Sie sind ein wahres Multitalent in Thüringens Waldböden, trotzdem verstecken sie sich vor den Waldbesuchern und haben auch noch einen fast unaussprechlichen Namen: Mykorrhizapilze. Ihr Erfolgsrezept ist die enge Lebensgemeinschaft mit Bäumen, dessen Wirkungsweise bis heute der Wissenschaft viele Rätsel aufgibt. Mykorrhizapilze sind faszinierende Lebewesen, weder Tier noch Pflanze, auf dessen Förderung aber vor allem der Förster hinwirkt. Denn er weiß: geht es den Mykorrhizapilzen gut, geht es auch dem Wald gut.
Eine faszinierende Lebensgemeinschaft zwischen Baum und Pilz
Etwa ein Drittel der in Thüringer Wäldern auftretenden ca. 4000 Großpilze sind Mykorrhizapilze. Dazu gehören wertvolle Speisepilze wie Steinpilz, Trüffel oder Maronen.
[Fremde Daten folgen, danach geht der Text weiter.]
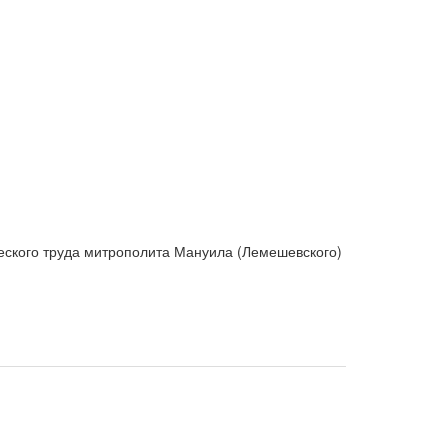
ческого труда митрополита Мануила (Лемешевского)
ественно, что не все источники были в то время
нялись полученные сведения, изучались новые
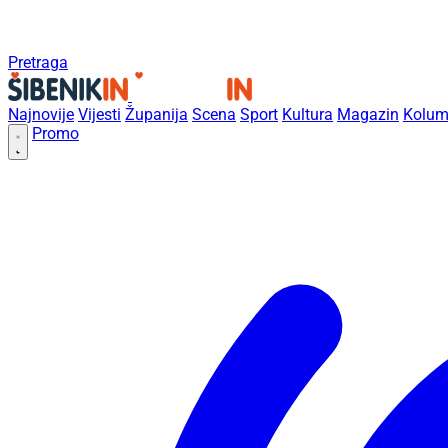
Pretraga
Najnovije
Vijesti
Županija
Scena
Sport
Kultura
Magazin
Kolum
Promo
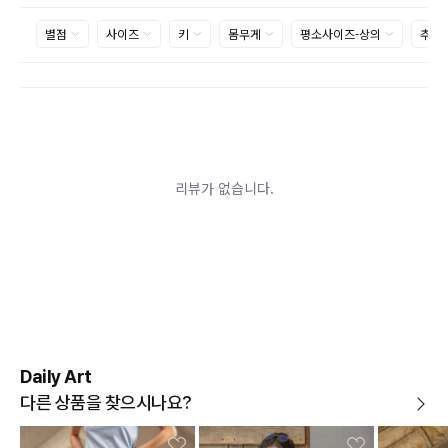
제품을 사용 또는 훼손한 경우, 사은품 누락, 상품 TAG,
보증서, 상품 부자재가 제거 혹은 분실된 경우
밀봉포장을 개봉했거나 내부 포장재를 훼손 또는 분실한
경우(단, 제품확인을 위한 개봉 제외)
시간이 경과되어 재판매가 어려울 정도로 상품가치가 상
반품/교환 불가능한
실된 경우
경우
고객님의 요청에 따라 주문 제작되어 고객님 외에 사용이
어려운 경우
배송된 상품이 설치가 완료된 경우(가전, 가구 등)
기타 전자상거래 등에서의 소비자보호에 관한 법률이 정
하는 청약철회 제한사유에 해당하는 경우
A/S 기준이나 가능여부는 브랜드와 상품에 따라 다르므
로 관련 문의는 고객센터를 통해 부탁드립니다.
A/S 안내
상품불량에 의한 반품, 교환, A/S, 환불, 품질보증 및 피해
보상 등에 관한 사항은 소비자분쟁해결기준(공정거래위
원회 고시)에 따라 받으실 수 있습니다.
Daily Art
다른 상품을 찾으시나요?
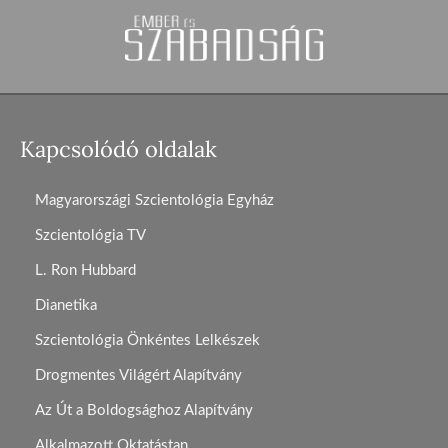
Kapcsolódó oldalak
Magyarországi Szcientológia Egyház
Szcientológia TV
L. Ron Hubbard
Dianetika
Szcientológia Önkéntes Lelkészek
Drogmentes Világért Alapítvány
Az Út a Boldogsághoz Alapítvány
Alkalmazott Oktatástan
Doch der Förster schätzt nicht nur den kulinarischen Genuss der Fruchtkörper über dem Waldboden, sondern vor allem das was im Waldboden geschieht. An nahezu allen heimischen Waldbäumen ummanteln die Mykorrhizapilze watteartig deren Feinwurzelsystem. Derart eingebettet sind die empfindlichen Feinwurzeln von Fichte, Buche & Co, vor Schadstoffen wie Schwermetallen und radioaktiven Substanzen sowie krankheitserregenden Bodenorganismen geschützt. Mehr noch, das watteartige, fädige Pilzgeflecht, das den Boden nicht nur netzartig durchzieht, sondern auch verkittet und damit stabilisiert, versorgt den Baum neben Wasser auch mit Nährstoffen wie Stickstoff oder Phosphor. Dafür erhält der Pilz im Gegenzug lebenswichtigen Zucker aus der Photosynthese des Baumes. „Eine faszinierende Lebensgemeinschaft, dem Blick der Waldbesucher weitgehend entzogen“, so Volker Gebhardt, ThüringenForst-Vorstand.
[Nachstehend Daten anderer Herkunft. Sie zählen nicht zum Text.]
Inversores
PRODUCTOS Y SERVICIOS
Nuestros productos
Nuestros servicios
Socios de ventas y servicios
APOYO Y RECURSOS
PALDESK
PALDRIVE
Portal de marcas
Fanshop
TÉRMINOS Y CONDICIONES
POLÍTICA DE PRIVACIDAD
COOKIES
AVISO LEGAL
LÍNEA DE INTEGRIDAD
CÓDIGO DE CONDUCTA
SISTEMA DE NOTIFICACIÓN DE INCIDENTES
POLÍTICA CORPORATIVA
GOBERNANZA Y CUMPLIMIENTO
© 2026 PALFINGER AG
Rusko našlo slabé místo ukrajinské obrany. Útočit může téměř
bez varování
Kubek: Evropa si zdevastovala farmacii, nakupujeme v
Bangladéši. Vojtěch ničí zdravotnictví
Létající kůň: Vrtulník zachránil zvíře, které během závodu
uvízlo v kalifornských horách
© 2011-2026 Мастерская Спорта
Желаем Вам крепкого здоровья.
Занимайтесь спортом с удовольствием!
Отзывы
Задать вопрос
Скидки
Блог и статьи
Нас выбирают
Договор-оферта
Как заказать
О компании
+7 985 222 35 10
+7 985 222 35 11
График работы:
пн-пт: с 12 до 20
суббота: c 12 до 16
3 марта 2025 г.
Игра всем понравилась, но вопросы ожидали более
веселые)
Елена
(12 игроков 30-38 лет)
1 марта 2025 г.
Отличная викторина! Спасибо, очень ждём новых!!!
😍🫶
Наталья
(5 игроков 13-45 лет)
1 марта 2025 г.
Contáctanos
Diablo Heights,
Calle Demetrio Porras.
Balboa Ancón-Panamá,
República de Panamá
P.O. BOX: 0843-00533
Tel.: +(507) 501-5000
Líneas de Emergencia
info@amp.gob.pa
Erhöhte Stickstoffeinträge bedrohen das Multitalent
Wissenschaftler haben erforscht, dass Mykorrhizapilze sehr sensibel auf Umweltveränderungen reagieren, insbesondere auf erhöhte Stickstoffkonzentrationen im Waldboden. Unvermindert hohe Anteile dieses chemischen Elements werden vom Forstlichen Forschungs- und Kompetenzzentrums der Landesforstanstalt an speziellen Messstationen im Wald schon seit Jahren nachgewiesen. Ursächlich sind Einträge aus Landwirtschaft, Industrie, Heizung und Verkehr. „Es ist zu befürchten, dass gewisse Pilzarten unter erhöhtem Stickstoffeintrag mittelfristig verschwinden werden. Welche Auswirkungen dies auf die Wälder hat ist kaum abzuschätzen“, beschreibt Gebhardt das Phänomen. Insbesondere die Verminderung dieser Einträge kann der einzigartigen Lebensgemeinschaft helfen.
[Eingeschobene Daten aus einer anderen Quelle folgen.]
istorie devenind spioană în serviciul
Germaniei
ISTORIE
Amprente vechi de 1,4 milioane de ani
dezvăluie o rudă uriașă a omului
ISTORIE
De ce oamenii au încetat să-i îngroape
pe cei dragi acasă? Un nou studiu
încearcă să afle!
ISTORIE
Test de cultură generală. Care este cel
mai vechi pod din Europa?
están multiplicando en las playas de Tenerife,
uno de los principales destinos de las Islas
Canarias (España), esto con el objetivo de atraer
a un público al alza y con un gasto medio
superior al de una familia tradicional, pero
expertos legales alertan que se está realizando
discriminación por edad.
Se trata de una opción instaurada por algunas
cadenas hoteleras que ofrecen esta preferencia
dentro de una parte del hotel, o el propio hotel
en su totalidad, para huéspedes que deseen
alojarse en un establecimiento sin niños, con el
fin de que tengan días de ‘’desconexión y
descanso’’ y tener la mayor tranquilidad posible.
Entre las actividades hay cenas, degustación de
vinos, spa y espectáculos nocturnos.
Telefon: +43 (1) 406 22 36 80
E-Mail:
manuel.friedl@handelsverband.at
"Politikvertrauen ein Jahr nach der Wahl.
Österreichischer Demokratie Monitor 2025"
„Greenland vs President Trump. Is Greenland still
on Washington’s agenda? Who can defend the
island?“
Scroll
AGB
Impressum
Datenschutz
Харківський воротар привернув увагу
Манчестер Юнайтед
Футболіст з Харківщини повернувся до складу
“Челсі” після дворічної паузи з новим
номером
Mischwälder und Durchforstungen unterstützen Mykorrhizapilze
Mit waldbaulichen Maßnahmen wie Mischwaldförderung und regelmäßigen Durchforstungen kann seitens der Förster die Biodiversität und die Fruchtkörperproduktion der Mykorrhizapilze gefördert werden. Durchforstungen etwa, viele Feldversuche zeigen dies, verbessern durch Holzeinschlag das Kronenwachstum der verbleibenden Bäume. Diese reagieren mit einem Wachstumsschub, während unter der Erde die Mykorrhizapilze förmlich explodieren. Allerdings bekämpfen diese forstlichen Maßnahmen nur das Symptom, nicht die Ursache. Was bleibt ist die nüchterne Erkenntnis einer Lebensgemeinschaft auf Gedeih und Verderb.